07 October 2015

It was the day that LiU nearly won the Nobel Prize in Chemistry. For some time, worldwide media believed the prize had been awarded to Professor Tomas Lindahl from the Department of Clinical and Experimental Medicine at Linköping University.

Today, Wednesday 7 October, the phones at the university switchboard ran hot and Director of Communications Mariethe Larsson was inundated with calls. A LiU Professor is awarded the Nobel Prize in chemistry?!
No, that wasn’t exactly the case. Professor Tomas Lindahl (below), from the Department of Clinical and Experimental Medicine at Linköping University, had been mistaken for Tomas Lindahl, (above) from the Francis Crick Institute and the Clare Hall Laboratory in the UK, the new Nobel laureate in chemistry.

Ringing off the hook 

”Since 11.50 the phone has been ringing off the hook. I haven’t counted, but there have been many calls. Even the Swedish prime minister’s secretary phoned to congratulate me,” says LiU’s Tomas Lindahl.
Congratulatory emails from around the world have filled his inbox. International media are trying to get in touch.
”It’s pretty funny. And there are worse people to get mixed up with.”
The Nobel laureate Tomas Lindahl and the LiU professor Tomas Lindahl have been aware of each other’s existence for many years.

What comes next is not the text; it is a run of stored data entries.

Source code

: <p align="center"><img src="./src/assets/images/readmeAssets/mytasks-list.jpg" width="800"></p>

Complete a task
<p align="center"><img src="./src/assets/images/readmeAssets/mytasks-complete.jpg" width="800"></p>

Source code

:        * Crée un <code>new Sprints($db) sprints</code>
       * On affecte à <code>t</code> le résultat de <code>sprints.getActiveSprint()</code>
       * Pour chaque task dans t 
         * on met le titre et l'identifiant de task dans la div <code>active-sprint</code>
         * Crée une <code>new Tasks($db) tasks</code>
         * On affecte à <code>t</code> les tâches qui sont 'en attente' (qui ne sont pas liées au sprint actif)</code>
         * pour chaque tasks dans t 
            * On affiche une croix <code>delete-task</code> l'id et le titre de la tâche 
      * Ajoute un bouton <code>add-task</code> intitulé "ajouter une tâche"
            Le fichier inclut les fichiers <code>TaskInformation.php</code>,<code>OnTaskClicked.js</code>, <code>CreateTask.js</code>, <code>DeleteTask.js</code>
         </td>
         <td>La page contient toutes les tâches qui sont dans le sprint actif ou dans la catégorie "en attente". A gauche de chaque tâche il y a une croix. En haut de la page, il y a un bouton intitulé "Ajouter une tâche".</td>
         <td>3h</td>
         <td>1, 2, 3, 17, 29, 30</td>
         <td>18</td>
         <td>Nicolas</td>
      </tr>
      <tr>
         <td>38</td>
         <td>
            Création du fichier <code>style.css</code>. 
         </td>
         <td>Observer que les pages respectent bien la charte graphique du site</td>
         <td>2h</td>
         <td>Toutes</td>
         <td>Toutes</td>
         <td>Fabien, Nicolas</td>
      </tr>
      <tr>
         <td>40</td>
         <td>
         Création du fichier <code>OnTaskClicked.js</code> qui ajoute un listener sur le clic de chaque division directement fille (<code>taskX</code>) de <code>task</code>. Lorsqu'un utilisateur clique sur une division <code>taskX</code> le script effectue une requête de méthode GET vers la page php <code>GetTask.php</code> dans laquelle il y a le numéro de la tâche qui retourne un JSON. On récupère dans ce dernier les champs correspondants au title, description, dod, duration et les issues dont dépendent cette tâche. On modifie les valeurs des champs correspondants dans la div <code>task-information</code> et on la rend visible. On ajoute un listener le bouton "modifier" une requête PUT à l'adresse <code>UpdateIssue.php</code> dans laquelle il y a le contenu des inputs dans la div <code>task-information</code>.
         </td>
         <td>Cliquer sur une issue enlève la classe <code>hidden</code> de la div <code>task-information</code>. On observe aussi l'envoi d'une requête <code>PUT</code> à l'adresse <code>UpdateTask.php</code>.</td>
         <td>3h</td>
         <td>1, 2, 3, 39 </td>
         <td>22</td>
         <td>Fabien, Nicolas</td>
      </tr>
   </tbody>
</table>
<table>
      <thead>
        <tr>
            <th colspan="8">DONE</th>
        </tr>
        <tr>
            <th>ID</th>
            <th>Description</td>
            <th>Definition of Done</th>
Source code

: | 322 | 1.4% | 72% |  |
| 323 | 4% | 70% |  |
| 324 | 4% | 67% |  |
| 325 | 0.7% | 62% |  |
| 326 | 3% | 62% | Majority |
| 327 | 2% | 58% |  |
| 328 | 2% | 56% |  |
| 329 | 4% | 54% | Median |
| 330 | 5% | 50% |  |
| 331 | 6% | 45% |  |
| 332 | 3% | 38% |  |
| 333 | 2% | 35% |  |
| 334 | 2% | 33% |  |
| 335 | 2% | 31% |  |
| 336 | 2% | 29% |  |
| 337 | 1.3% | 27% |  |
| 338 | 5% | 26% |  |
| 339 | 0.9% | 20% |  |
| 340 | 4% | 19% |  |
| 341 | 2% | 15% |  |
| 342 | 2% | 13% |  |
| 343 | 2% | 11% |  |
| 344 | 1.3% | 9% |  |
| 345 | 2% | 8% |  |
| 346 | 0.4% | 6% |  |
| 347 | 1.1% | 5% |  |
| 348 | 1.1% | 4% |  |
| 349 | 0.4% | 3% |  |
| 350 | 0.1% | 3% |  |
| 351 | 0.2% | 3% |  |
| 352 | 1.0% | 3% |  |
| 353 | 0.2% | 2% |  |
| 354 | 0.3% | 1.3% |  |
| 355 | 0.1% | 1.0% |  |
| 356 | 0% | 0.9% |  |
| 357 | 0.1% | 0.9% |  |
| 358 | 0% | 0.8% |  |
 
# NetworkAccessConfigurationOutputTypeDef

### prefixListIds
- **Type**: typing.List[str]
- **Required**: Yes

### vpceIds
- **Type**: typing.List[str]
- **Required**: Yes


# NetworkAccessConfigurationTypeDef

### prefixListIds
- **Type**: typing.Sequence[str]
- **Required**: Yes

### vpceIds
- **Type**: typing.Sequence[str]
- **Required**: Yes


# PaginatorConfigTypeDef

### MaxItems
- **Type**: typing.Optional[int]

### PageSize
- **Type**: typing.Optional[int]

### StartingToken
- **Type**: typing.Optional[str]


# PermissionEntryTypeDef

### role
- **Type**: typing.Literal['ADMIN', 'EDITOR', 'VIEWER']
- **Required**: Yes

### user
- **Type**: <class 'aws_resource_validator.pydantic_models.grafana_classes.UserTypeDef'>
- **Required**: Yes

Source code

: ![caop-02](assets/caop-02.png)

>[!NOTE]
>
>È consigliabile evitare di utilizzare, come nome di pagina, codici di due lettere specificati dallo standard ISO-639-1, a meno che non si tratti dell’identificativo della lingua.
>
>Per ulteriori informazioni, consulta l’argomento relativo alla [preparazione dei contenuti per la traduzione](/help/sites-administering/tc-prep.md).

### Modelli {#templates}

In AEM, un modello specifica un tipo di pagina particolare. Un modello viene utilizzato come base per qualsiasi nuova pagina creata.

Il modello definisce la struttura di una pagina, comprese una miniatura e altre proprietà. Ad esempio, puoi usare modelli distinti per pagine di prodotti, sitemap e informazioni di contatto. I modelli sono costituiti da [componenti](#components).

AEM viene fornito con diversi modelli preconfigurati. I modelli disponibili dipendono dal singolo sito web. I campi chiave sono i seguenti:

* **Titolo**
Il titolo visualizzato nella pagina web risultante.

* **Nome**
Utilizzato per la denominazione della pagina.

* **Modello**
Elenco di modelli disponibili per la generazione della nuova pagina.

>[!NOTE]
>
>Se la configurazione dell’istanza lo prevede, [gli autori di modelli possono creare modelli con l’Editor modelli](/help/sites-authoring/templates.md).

”When I was a doctoral student in the 80s he received some publications that should have been sent to me. He asked if I had a middle initial I could use. So now I usually write Tomas L Lindahl.

Both are chemists

Both Tomas Lindahls are chemists, but their fields aren’t particularly close. The Nobel Tomas wants to understand the mechanisms in the system that repairs DNA damage, in order to develop more effective cancer treatment. The no-Nobel Tomas is a senior consultant whose research includes how platelets are activated during coagulation and wound closure.
”Also, Tomas Lindahl is a fair bit older than me,” says the LiU Lindahl. ”But a few times a year we’re mistaken for each other.”